Barclays workers will lobby a meeting of shareholders today in protest over the bank’s decision to close its final salary pension scheme.

Barclays sparked outrage among staff in June when it announced it was closing the scheme to nearly 18,000 existing members.

Chief executive John Varley said the move was necessary because the current scheme had become “untenable” after its £200 million surplus became a £2.2 billion deficit in the space of a year.

The Unite union has announced plans to ballot its members at Barclays for industrial action, warning that strikes could be held this autumn.

Workers will hold up placards saying “Hands Off Our Pensions” when they stage a protest outside a meeting today to approve the sale of Barclays’ fund management arm to New York-based BlackRock.

Staff will hand out leaflets to shareholders detailing their opposition to the pensions move.

Unite national officer Keith Brookes said: “Barclays staff are protesting outside the meeting of shareholders to make it clear that they are incensed by the decision to close their valued pension scheme. Our members will not accept this decision by the bank to erode their pension arrangements.

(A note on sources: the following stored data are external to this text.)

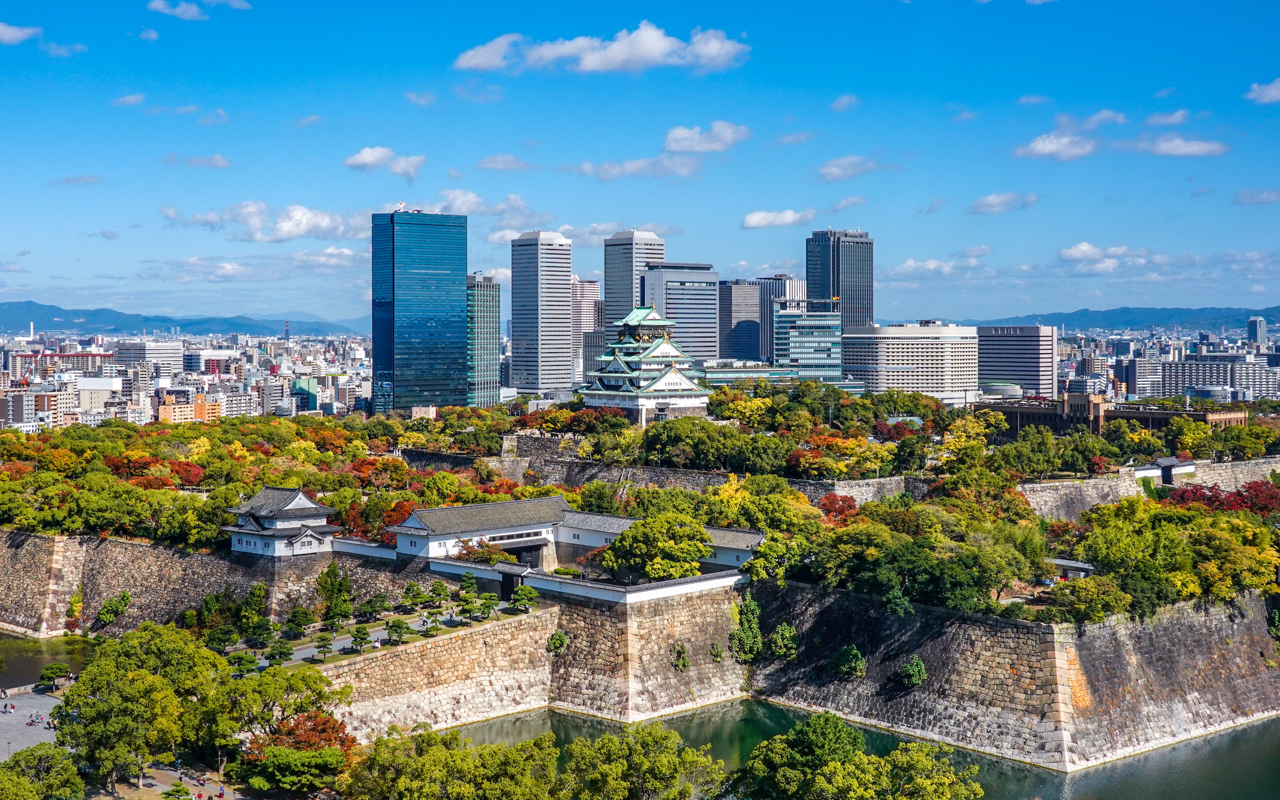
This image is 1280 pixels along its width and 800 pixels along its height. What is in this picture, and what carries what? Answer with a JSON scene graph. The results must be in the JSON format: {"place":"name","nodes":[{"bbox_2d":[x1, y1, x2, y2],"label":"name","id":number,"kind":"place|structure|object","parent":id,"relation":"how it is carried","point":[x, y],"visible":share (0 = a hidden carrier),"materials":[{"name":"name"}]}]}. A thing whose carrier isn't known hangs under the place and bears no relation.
{"place":"outdoors","nodes":[
{"label":"outdoors","id":0,"kind":"place"},
{"bbox_2d":[0,23,41,44],"label":"cloud","id":1,"kind":"structure","parent":0,"point":[10,32],"materials":[{"name":"white"}]},
{"bbox_2d":[0,687,65,760],"label":"paved plaza","id":2,"kind":"structure","parent":0,"point":[20,718],"materials":[{"name":"grey stone"}]},
{"bbox_2d":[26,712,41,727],"label":"person","id":3,"kind":"object","parent":2,"relation":"on","point":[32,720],"visible":0.98},
{"bbox_2d":[37,662,73,689],"label":"tree","id":4,"kind":"object","parent":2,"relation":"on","point":[57,669],"visible":0.98,"materials":[{"name":"green plant"}]},
{"bbox_2d":[0,631,105,687],"label":"pond","id":5,"kind":"structure","parent":0,"point":[30,660],"materials":[{"name":"green liquid"}]},
{"bbox_2d":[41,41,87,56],"label":"cloud","id":6,"kind":"structure","parent":0,"point":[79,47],"materials":[{"name":"white"}]},
{"bbox_2d":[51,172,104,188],"label":"cloud","id":7,"kind":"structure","parent":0,"point":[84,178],"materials":[{"name":"white"}]},
{"bbox_2d":[76,376,123,411],"label":"building","id":8,"kind":"structure","parent":0,"point":[98,390],"materials":[{"name":"white"}]},
{"bbox_2d":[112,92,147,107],"label":"cloud","id":9,"kind":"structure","parent":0,"point":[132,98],"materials":[{"name":"white"}]},
{"bbox_2d":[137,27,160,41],"label":"cloud","id":10,"kind":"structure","parent":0,"point":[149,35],"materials":[{"name":"white"}]},
{"bbox_2d":[113,338,186,375],"label":"building","id":11,"kind":"structure","parent":0,"point":[164,353],"materials":[{"name":"white"}]},
{"bbox_2d":[147,0,206,20],"label":"cloud","id":12,"kind":"structure","parent":0,"point":[193,13],"materials":[{"name":"white"}]},
{"bbox_2d":[104,759,250,799],"label":"path","id":13,"kind":"structure","parent":0,"point":[208,786],"materials":[{"name":"grey stone"}]},
{"bbox_2d":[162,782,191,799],"label":"tree","id":14,"kind":"object","parent":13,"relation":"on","point":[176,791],"visible":0.99,"materials":[{"name":"green plant"}]},
{"bbox_2d":[0,299,371,339],"label":"mountain","id":15,"kind":"structure","parent":0,"point":[52,317],"materials":[{"name":"blue"}]},
{"bbox_2d":[157,392,221,423],"label":"orange building","id":16,"kind":"structure","parent":0,"point":[162,412],"materials":[{"name":"orange brick"}]},
{"bbox_2d":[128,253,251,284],"label":"cloud","id":17,"kind":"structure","parent":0,"point":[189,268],"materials":[{"name":"white"}]},
{"bbox_2d":[162,153,230,168],"label":"cloud","id":18,"kind":"structure","parent":0,"point":[215,164],"materials":[{"name":"white"}]},
{"bbox_2d":[0,527,424,637],"label":"stone wall","id":19,"kind":"structure","parent":0,"point":[191,555],"materials":[{"name":"stone"}]},
{"bbox_2d":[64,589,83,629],"label":"shrub","id":20,"kind":"object","parent":19,"relation":"attached to","point":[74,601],"visible":0.97,"materials":[{"name":"green plant"}]},
{"bbox_2d":[224,485,345,558],"label":"turret","id":21,"kind":"object","parent":19,"relation":"attached to","point":[298,497],"visible":0.93,"materials":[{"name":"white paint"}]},
{"bbox_2d":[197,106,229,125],"label":"cloud","id":22,"kind":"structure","parent":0,"point":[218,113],"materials":[{"name":"white"}]},
{"bbox_2d":[178,200,366,242],"label":"cloud","id":23,"kind":"structure","parent":0,"point":[301,232],"materials":[{"name":"white"}]},
{"bbox_2d":[291,375,318,411],"label":"building","id":24,"kind":"structure","parent":0,"point":[308,402],"materials":[{"name":"teal glass"}]},
{"bbox_2d":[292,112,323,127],"label":"cloud","id":25,"kind":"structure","parent":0,"point":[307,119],"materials":[{"name":"white"}]},
{"bbox_2d":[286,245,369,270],"label":"cloud","id":26,"kind":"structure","parent":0,"point":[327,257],"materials":[{"name":"white"}]},
{"bbox_2d":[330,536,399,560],"label":"wall","id":27,"kind":"structure","parent":0,"point":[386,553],"materials":[{"name":"white paint"}]},
{"bbox_2d":[343,146,424,176],"label":"cloud","id":28,"kind":"structure","parent":0,"point":[366,152],"materials":[{"name":"white"}]},
{"bbox_2d":[238,603,533,668],"label":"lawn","id":29,"kind":"structure","parent":0,"point":[337,643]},
{"bbox_2d":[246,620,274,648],"label":"tree","id":30,"kind":"object","parent":29,"relation":"on","point":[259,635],"visible":0.98,"materials":[{"name":"green plant"}]},
{"bbox_2d":[265,641,293,664],"label":"tree","id":31,"kind":"object","parent":29,"relation":"on","point":[271,655],"visible":0.98,"materials":[{"name":"green plant"}]},
{"bbox_2d":[284,606,313,637],"label":"tree","id":32,"kind":"object","parent":29,"relation":"on","point":[298,618],"visible":0.98,"materials":[{"name":"green plant"}]},
{"bbox_2d":[314,632,334,656],"label":"tree","id":33,"kind":"object","parent":29,"relation":"on","point":[323,640],"visible":0.98,"materials":[{"name":"green plant"}]},
{"bbox_2d":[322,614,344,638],"label":"tree","id":34,"kind":"object","parent":29,"relation":"on","point":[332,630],"visible":0.97,"materials":[{"name":"green plant"}]},
{"bbox_2d":[348,626,371,651],"label":"tree","id":35,"kind":"object","parent":29,"relation":"on","point":[357,638],"visible":0.99,"materials":[{"name":"green plant"}]},
{"bbox_2d":[361,592,390,618],"label":"tree","id":36,"kind":"object","parent":29,"relation":"on","point":[381,601],"visible":0.98,"materials":[{"name":"green plant"}]},
{"bbox_2d":[384,618,407,644],"label":"tree","id":37,"kind":"object","parent":29,"relation":"on","point":[391,633],"visible":0.99,"materials":[{"name":"green plant"}]},
{"bbox_2d":[402,581,426,609],"label":"tree","id":38,"kind":"object","parent":29,"relation":"on","point":[408,589],"visible":0.98,"materials":[{"name":"green plant"}]},
{"bbox_2d":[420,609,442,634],"label":"tree","id":39,"kind":"object","parent":29,"relation":"on","point":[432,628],"visible":0.99,"materials":[{"name":"plant"}]},
{"bbox_2d":[427,580,451,607],"label":"tree","id":40,"kind":"object","parent":29,"relation":"on","point":[444,592],"visible":0.99,"materials":[{"name":"green plant"}]},
{"bbox_2d":[455,594,478,621],"label":"tree","id":41,"kind":"object","parent":29,"relation":"on","point":[469,611],"visible":0.99,"materials":[{"name":"green plant"}]},
{"bbox_2d":[477,592,500,619],"label":"tree","id":42,"kind":"object","parent":29,"relation":"on","point":[488,606],"visible":0.99,"materials":[{"name":"green plant"}]},
{"bbox_2d":[508,585,536,614],"label":"tree","id":43,"kind":"object","parent":29,"relation":"on","point":[520,596],"visible":0.99,"materials":[{"name":"green plant"}]},
{"bbox_2d":[370,208,468,411],"label":"glass skyscraper","id":44,"kind":"structure","parent":0,"point":[462,261],"materials":[{"name":"blue glass"}]},
{"bbox_2d":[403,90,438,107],"label":"cloud","id":45,"kind":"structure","parent":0,"point":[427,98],"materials":[{"name":"white"}]},
{"bbox_2d":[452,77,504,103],"label":"cloud","id":46,"kind":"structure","parent":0,"point":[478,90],"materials":[{"name":"white"}]},
{"bbox_2d":[419,189,542,218],"label":"cloud","id":47,"kind":"structure","parent":0,"point":[457,203],"materials":[{"name":"white"}]},
{"bbox_2d":[466,272,501,407],"label":"office building","id":48,"kind":"structure","parent":0,"point":[488,305],"materials":[{"name":"glass"}]},
{"bbox_2d":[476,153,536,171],"label":"cloud","id":49,"kind":"structure","parent":0,"point":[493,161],"materials":[{"name":"white"}]},
{"bbox_2d":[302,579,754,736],"label":"stone wall","id":50,"kind":"structure","parent":0,"point":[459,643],"materials":[{"name":"stone"}]},
{"bbox_2d":[495,562,526,598],"label":"gate","id":51,"kind":"structure","parent":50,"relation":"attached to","point":[513,579],"materials":[{"name":"black wood"}]},
{"bbox_2d":[546,630,566,652],"label":"shrub","id":52,"kind":"object","parent":50,"relation":"attached to","point":[557,643],"visible":0.96,"materials":[{"name":"green plant"}]},
{"bbox_2d":[671,641,689,669],"label":"shrub","id":53,"kind":"object","parent":50,"relation":"attached to","point":[683,660],"visible":0.97,"materials":[{"name":"green plant"}]},
{"bbox_2d":[708,641,724,660],"label":"shrub","id":54,"kind":"object","parent":50,"relation":"attached to","point":[718,655],"visible":0.97,"materials":[{"name":"green plant"}]},
{"bbox_2d":[509,229,573,395],"label":"skyscraper","id":55,"kind":"structure","parent":0,"point":[566,285],"materials":[{"name":"grey concrete"}]},
{"bbox_2d":[384,496,766,587],"label":"gatehouse","id":56,"kind":"structure","parent":0,"point":[508,541],"materials":[{"name":"white paint"}]},
{"bbox_2d":[571,276,602,378],"label":"high-rise building","id":57,"kind":"structure","parent":0,"point":[593,285],"materials":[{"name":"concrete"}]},
{"bbox_2d":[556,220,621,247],"label":"cloud","id":58,"kind":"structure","parent":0,"point":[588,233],"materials":[{"name":"white"}]},
{"bbox_2d":[433,556,747,604],"label":"white wall","id":59,"kind":"structure","parent":0,"point":[681,587],"materials":[{"name":"white paint"}]},
{"bbox_2d":[453,21,746,73],"label":"cloud","id":60,"kind":"structure","parent":0,"point":[647,54],"materials":[{"name":"white"}]},
{"bbox_2d":[603,230,666,339],"label":"skyscraper","id":61,"kind":"structure","parent":0,"point":[618,302],"materials":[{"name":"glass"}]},
{"bbox_2d":[573,154,704,179],"label":"cloud","id":62,"kind":"structure","parent":0,"point":[605,176],"materials":[{"name":"white"}]},
{"bbox_2d":[0,0,1279,325],"label":"sky","id":63,"kind":"structure","parent":0,"point":[966,88],"materials":[{"name":"blue"}]},
{"bbox_2d":[582,304,713,426],"label":"castle","id":64,"kind":"structure","parent":0,"point":[674,378],"materials":[{"name":"white paint"}]},
{"bbox_2d":[640,262,717,362],"label":"office building","id":65,"kind":"structure","parent":0,"point":[686,295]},
{"bbox_2d":[454,451,923,508],"label":"stone wall","id":66,"kind":"structure","parent":0,"point":[700,475],"materials":[{"name":"grey stone"}]},
{"bbox_2d":[662,120,750,153],"label":"cloud","id":67,"kind":"structure","parent":0,"point":[678,146],"materials":[{"name":"white"}]},
{"bbox_2d":[717,279,763,361],"label":"office building","id":68,"kind":"structure","parent":0,"point":[737,344],"materials":[{"name":"grey"}]},
{"bbox_2d":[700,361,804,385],"label":"low building","id":69,"kind":"structure","parent":0,"point":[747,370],"materials":[{"name":"glass"}]},
{"bbox_2d":[741,208,812,228],"label":"cloud","id":70,"kind":"structure","parent":0,"point":[756,220],"materials":[{"name":"white"}]},
{"bbox_2d":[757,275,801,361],"label":"office building","id":71,"kind":"structure","parent":0,"point":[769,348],"materials":[{"name":"grey"}]},
{"bbox_2d":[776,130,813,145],"label":"cloud","id":72,"kind":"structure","parent":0,"point":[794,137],"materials":[{"name":"white"}]},
{"bbox_2d":[774,298,842,381],"label":"office building","id":73,"kind":"structure","parent":0,"point":[825,344],"materials":[{"name":"blue glass"}]},
{"bbox_2d":[804,229,873,328],"label":"skyscraper","id":74,"kind":"structure","parent":0,"point":[817,288],"materials":[{"name":"glass"}]},
{"bbox_2d":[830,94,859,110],"label":"cloud","id":75,"kind":"structure","parent":0,"point":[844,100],"materials":[{"name":"white"}]},
{"bbox_2d":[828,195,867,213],"label":"cloud","id":76,"kind":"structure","parent":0,"point":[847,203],"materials":[{"name":"white"}]},
{"bbox_2d":[817,154,880,180],"label":"cloud","id":77,"kind":"structure","parent":0,"point":[835,168],"materials":[{"name":"white"}]},
{"bbox_2d":[423,699,1279,799],"label":"moat water","id":78,"kind":"structure","parent":0,"point":[1266,762],"materials":[{"name":"green liquid"}]},
{"bbox_2d":[838,322,978,401],"label":"office building","id":79,"kind":"structure","parent":0,"point":[905,344],"materials":[{"name":"white concrete"}]},
{"bbox_2d":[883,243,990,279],"label":"cloud","id":80,"kind":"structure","parent":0,"point":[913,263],"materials":[{"name":"white"}]},
{"bbox_2d":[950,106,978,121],"label":"cloud","id":81,"kind":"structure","parent":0,"point":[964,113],"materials":[{"name":"white"}]},
{"bbox_2d":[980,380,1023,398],"label":"domed building","id":82,"kind":"structure","parent":0,"point":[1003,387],"materials":[{"name":"white"}]},
{"bbox_2d":[965,191,1038,214],"label":"cloud","id":83,"kind":"structure","parent":0,"point":[988,203],"materials":[{"name":"white"}]},
{"bbox_2d":[744,580,1279,768],"label":"stone wall","id":84,"kind":"structure","parent":0,"point":[1108,628],"materials":[{"name":"stone"}]},
{"bbox_2d":[729,596,763,661],"label":"shrub","id":85,"kind":"object","parent":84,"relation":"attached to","point":[749,626],"visible":0.9,"materials":[{"name":"green plant"}]},
{"bbox_2d":[769,622,799,659],"label":"shrub","id":86,"kind":"object","parent":84,"relation":"attached to","point":[783,628],"visible":0.96,"materials":[{"name":"green plant"}]},
{"bbox_2d":[830,644,867,677],"label":"shrub","id":87,"kind":"object","parent":84,"relation":"attached to","point":[854,652],"visible":0.96,"materials":[{"name":"green plant"}]},
{"bbox_2d":[898,655,927,687],"label":"shrub","id":88,"kind":"object","parent":84,"relation":"attached to","point":[913,669],"visible":0.97,"materials":[{"name":"green plant"}]},
{"bbox_2d":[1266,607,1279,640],"label":"shrub","id":89,"kind":"object","parent":84,"relation":"attached to","point":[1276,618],"visible":0.92,"materials":[{"name":"green plant"}]},
{"bbox_2d":[974,323,1057,397],"label":"office building","id":90,"kind":"structure","parent":0,"point":[1010,351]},
{"bbox_2d":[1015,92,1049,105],"label":"cloud","id":91,"kind":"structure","parent":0,"point":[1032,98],"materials":[{"name":"white"}]},
{"bbox_2d":[1015,131,1099,160],"label":"cloud","id":92,"kind":"structure","parent":0,"point":[1039,149],"materials":[{"name":"white"}]},
{"bbox_2d":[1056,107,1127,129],"label":"cloud","id":93,"kind":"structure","parent":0,"point":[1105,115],"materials":[{"name":"white"}]},
{"bbox_2d":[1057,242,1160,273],"label":"cloud","id":94,"kind":"structure","parent":0,"point":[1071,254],"materials":[{"name":"white"}]},
{"bbox_2d":[982,393,1247,436],"label":"brick building","id":95,"kind":"structure","parent":0,"point":[1239,417],"materials":[{"name":"brick"}]},
{"bbox_2d":[955,304,1279,330],"label":"hill","id":96,"kind":"structure","parent":0,"point":[1115,322],"materials":[{"name":"blue"}]},
{"bbox_2d":[1019,456,1279,517],"label":"stone wall","id":97,"kind":"structure","parent":0,"point":[1095,480],"materials":[{"name":"stone"}]},
{"bbox_2d":[1133,457,1195,483],"label":"small building","id":98,"kind":"structure","parent":0,"point":[1171,460],"materials":[{"name":"white paint"}]},
{"bbox_2d":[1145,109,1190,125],"label":"cloud","id":99,"kind":"structure","parent":0,"point":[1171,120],"materials":[{"name":"white"}]},
{"bbox_2d":[1131,134,1228,157],"label":"cloud","id":100,"kind":"structure","parent":0,"point":[1195,149],"materials":[{"name":"white"}]},
{"bbox_2d":[1121,354,1277,401],"label":"apartment building","id":101,"kind":"structure","parent":0,"point":[1266,392],"materials":[{"name":"white concrete"}]},
{"bbox_2d":[1233,187,1279,204],"label":"cloud","id":102,"kind":"structure","parent":0,"point":[1264,198],"materials":[{"name":"white"}]},
{"bbox_2d":[1247,316,1268,345],"label":"building","id":103,"kind":"structure","parent":0,"point":[1256,334],"materials":[{"name":"grey concrete"}]},
{"bbox_2d":[1244,78,1279,104],"label":"cloud","id":104,"kind":"structure","parent":0,"point":[1276,93],"materials":[{"name":"white"}]},
{"label":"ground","id":105,"kind":"structure","parent":0},
{"bbox_2d":[0,742,85,799],"label":"tree","id":106,"kind":"object","parent":105,"relation":"on","point":[52,755],"visible":1,"materials":[{"name":"green plant"}]},
{"bbox_2d":[94,592,130,630],"label":"tree","id":107,"kind":"object","parent":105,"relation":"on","point":[108,614],"visible":0.98,"materials":[{"name":"green plant"}]},
{"bbox_2d":[53,621,219,790],"label":"tree","id":108,"kind":"object","parent":105,"relation":"on","point":[115,694],"visible":0.95,"materials":[{"name":"green plant"}]},
{"bbox_2d":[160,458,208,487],"label":"red tree","id":109,"kind":"object","parent":105,"relation":"on","point":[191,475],"visible":0.54,"materials":[{"name":"red plant"}]},
{"bbox_2d":[0,325,373,429],"label":"city","id":110,"kind":"object","parent":105,"relation":"on","point":[140,414],"visible":0.72,"materials":[{"name":"white"}]},
{"bbox_2d":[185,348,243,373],"label":"building","id":111,"kind":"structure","parent":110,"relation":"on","point":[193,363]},
{"bbox_2d":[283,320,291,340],"label":"tower","id":112,"kind":"structure","parent":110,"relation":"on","point":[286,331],"materials":[{"name":"red metal"}]},
{"bbox_2d":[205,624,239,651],"label":"tree","id":113,"kind":"object","parent":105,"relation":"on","point":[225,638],"visible":0.94,"materials":[{"name":"green plant"}]},
{"bbox_2d":[228,652,259,675],"label":"tree","id":114,"kind":"object","parent":105,"relation":"on","point":[249,662],"visible":0.91,"materials":[{"name":"green plant"}]},
{"bbox_2d":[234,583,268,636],"label":"tree","id":115,"kind":"object","parent":105,"relation":"on","point":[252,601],"visible":0.94,"materials":[{"name":"green plant"}]},
{"bbox_2d":[207,661,348,755],"label":"tree","id":116,"kind":"object","parent":105,"relation":"on","point":[313,691],"visible":0.85,"materials":[{"name":"green plant"}]},
{"bbox_2d":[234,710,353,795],"label":"tree","id":117,"kind":"object","parent":105,"relation":"on","point":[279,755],"visible":0.85,"materials":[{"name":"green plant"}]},
{"bbox_2d":[315,559,353,621],"label":"tree","id":118,"kind":"object","parent":105,"relation":"on","point":[335,575],"visible":0.93,"materials":[{"name":"green plant"}]},
{"bbox_2d":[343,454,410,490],"label":"red tree","id":119,"kind":"object","parent":105,"relation":"on","point":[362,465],"visible":0.57,"materials":[{"name":"plant"}]},
{"bbox_2d":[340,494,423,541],"label":"red tree","id":120,"kind":"object","parent":105,"relation":"on","point":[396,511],"visible":0.46,"materials":[{"name":"red plant"}]},
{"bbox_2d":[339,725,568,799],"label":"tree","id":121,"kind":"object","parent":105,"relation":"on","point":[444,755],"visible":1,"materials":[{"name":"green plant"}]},
{"bbox_2d":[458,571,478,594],"label":"tree","id":122,"kind":"object","parent":105,"relation":"on","point":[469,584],"visible":0.92,"materials":[{"name":"green plant"}]},
{"bbox_2d":[454,536,512,564],"label":"tree","id":123,"kind":"object","parent":105,"relation":"on","point":[493,562],"visible":0.67,"materials":[{"name":"plant"}]},
{"bbox_2d":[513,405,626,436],"label":"tree","id":124,"kind":"object","parent":105,"relation":"on","point":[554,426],"visible":0.62,"materials":[{"name":"plant"}]},
{"bbox_2d":[562,721,723,799],"label":"tree","id":125,"kind":"object","parent":105,"relation":"on","point":[644,762],"visible":1,"materials":[{"name":"green plant"}]},
{"bbox_2d":[601,511,710,580],"label":"tree","id":126,"kind":"object","parent":105,"relation":"on","point":[627,538],"visible":0.96,"materials":[{"name":"green plant"}]},
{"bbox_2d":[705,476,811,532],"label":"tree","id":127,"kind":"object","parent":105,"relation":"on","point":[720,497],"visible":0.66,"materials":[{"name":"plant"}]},
{"bbox_2d":[817,492,860,520],"label":"red tree","id":128,"kind":"object","parent":105,"relation":"on","point":[830,509],"visible":0.49,"materials":[{"name":"red plant"}]},
{"bbox_2d":[730,710,984,799],"label":"tree","id":129,"kind":"object","parent":105,"relation":"on","point":[822,718],"visible":1,"materials":[{"name":"green plant"}]},
{"bbox_2d":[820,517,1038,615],"label":"tree","id":130,"kind":"object","parent":105,"relation":"on","point":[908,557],"visible":0.96,"materials":[{"name":"green plant"}]},
{"bbox_2d":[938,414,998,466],"label":"yellow tree","id":131,"kind":"object","parent":105,"relation":"on","point":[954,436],"visible":0.84,"materials":[{"name":"plant"}]},
{"bbox_2d":[1045,556,1096,581],"label":"small building","id":132,"kind":"structure","parent":105,"relation":"on","point":[1064,562],"materials":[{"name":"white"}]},
{"bbox_2d":[1049,573,1128,624],"label":"tree","id":133,"kind":"object","parent":105,"relation":"on","point":[1095,608],"visible":0.96,"materials":[{"name":"green plant"}]},
{"bbox_2d":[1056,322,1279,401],"label":"city","id":134,"kind":"object","parent":105,"relation":"on","point":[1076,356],"visible":0.6},
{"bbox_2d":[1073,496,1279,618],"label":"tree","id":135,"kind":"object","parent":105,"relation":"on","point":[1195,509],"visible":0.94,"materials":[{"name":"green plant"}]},
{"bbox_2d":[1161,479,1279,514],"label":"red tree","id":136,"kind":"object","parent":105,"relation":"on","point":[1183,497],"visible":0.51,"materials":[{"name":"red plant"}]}
]}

“The union has serious concerns as to why Barclays is choosing to take this action against their hardworking and loyal staff. Shareholders must recognise that the possibility of strike action will be very damaging for the bank.

“Unite wants shareholders to ask the bank why they would embark on this battle with their workforce at a time when they are working so hard to deliver fantastic service to their customers, despite the difficult economic climate.”

Unite said it welcomed the near-£3 billion profits announced earlier this week by Barclays, but added that it was “appalled” by the bank’s “grasping” attitude to workers.

Mr Brookes added: “It is well past the time to end the remuneration packages that reward short-term profits and irresponsible risk-taking, and Barclays should look at the long-term pension interests of its ordinary workforce who are on ordinary wages.”